Supplied information:
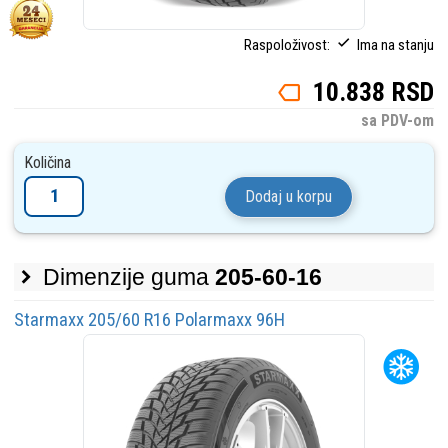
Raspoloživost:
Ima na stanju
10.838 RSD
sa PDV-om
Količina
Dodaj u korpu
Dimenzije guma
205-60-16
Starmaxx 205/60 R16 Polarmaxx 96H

* * *

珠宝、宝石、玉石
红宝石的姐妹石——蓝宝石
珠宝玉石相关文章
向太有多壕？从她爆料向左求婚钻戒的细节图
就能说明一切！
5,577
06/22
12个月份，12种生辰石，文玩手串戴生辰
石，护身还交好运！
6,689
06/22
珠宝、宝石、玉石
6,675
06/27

--

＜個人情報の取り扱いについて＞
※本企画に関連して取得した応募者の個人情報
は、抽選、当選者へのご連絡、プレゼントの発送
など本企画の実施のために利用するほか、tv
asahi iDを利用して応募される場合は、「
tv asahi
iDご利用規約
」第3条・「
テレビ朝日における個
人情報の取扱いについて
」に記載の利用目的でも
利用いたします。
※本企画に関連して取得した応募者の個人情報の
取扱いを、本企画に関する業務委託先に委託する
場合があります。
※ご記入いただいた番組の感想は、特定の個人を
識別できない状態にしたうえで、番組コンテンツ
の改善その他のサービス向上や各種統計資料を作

What to work on: Could you restate word for word the lines above, from the one that contains "asahi iDを利用して応募される場合は、「" through the one that contains "の改善その他のサービス向上や各種統計資料を作", and no others?

Reply to the exercise:
asahi iDを利用して応募される場合は、「
tv asahi
iDご利用規約
」第3条・「
テレビ朝日における個
人情報の取扱いについて
」に記載の利用目的でも
利用いたします。
※本企画に関連して取得した応募者の個人情報の
取扱いを、本企画に関する業務委託先に委託する
場合があります。
※ご記入いただいた番組の感想は、特定の個人を
識別できない状態にしたうえで、番組コンテンツ
の改善その他のサービス向上や各種統計資料を作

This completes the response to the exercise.